Quoted passage |
What Countertop Material Is Right For Me?

Selecting A Beautiful & Functional Countertop

Over the past several decades, the countertop industry has radically changed. In the 1970s, countertops were simply seen as work surfaces: a place to chop vegetables, do homework or use to get ready for the day. Today, countertops are seen as design elements that contribute to the overall aesthetic of the home. And since countertop trends and customer preferences are constantly changing, companies must work hard to stay on the cusp of innovation.

There’s no one countertop that’s ideal for every homeowner. The best material for your kitchen will depend on several factors, including color, overall style, durability, stain- and scratch-resistance, and, of course, price. Below are the most popular countertop options available today.

Task set |
**1)** Copy the listing below word for word, leaving out the pictures.
**2)** Write the next part of the countertop article, picking up right after its final sentence.

Stored data |

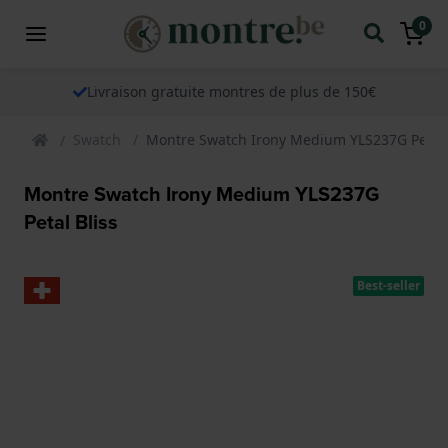
0
Livraison gratuite montres de plus de 150€
Swatch
Montre Swatch Irony Medium YLS237G Petal 
Montre Swatch Irony Medium YLS237G
Petal Bliss
Best-seller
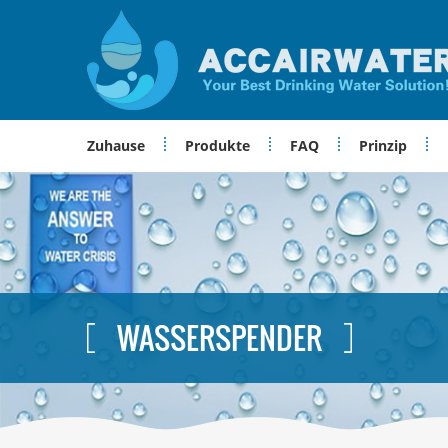
Zuhause
Produkte
FAQ
Prinzip
WASSERSPENDER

Written responses |
**1)**
0
Livraison gratuite montres de plus de 150€
Swatch
Montre Swatch Irony Medium YLS237G Petal 
Montre Swatch Irony Medium YLS237G
Petal Bliss
Best-seller
Zuhause
Produkte
FAQ
Prinzip
WASSERSPENDER

**2)**
The most common natural stones used to make countertops include granite, soapstone and slate. Here’s a brief look at each material:

Granite, once found only in expensive, high-end kitchens, is more commonplace today and is by far the most popular natural-stone countertop material. Granite counters are sold primarily through local fabricators, but they’re also commonly available at many home-improvement stores and kitchen showrooms.

Soapstone and slate both come in far fewer colors than granite. Soapstone is usually dark greenish-black, although lighter green-gray slabs are also common. Slate is an extremely dense stone that comes in five subtle colors: green, red, gray, purple and black. Slightly less common are variegated purple and mottled purple slates, which have visible veins and shades of contrasting colors. Both soapstone and slate can be fabricated into sinks to match the countertop.

Slate has a soft-matte sheen, but you can create a “wet” look by rubbing the surface with lemon oil. Slate countertops cost roughly $150 to $200 per square foot, depending on the fabrication. Soapstone is priced comparably with mid-range granite: $100 to $150 per square foot.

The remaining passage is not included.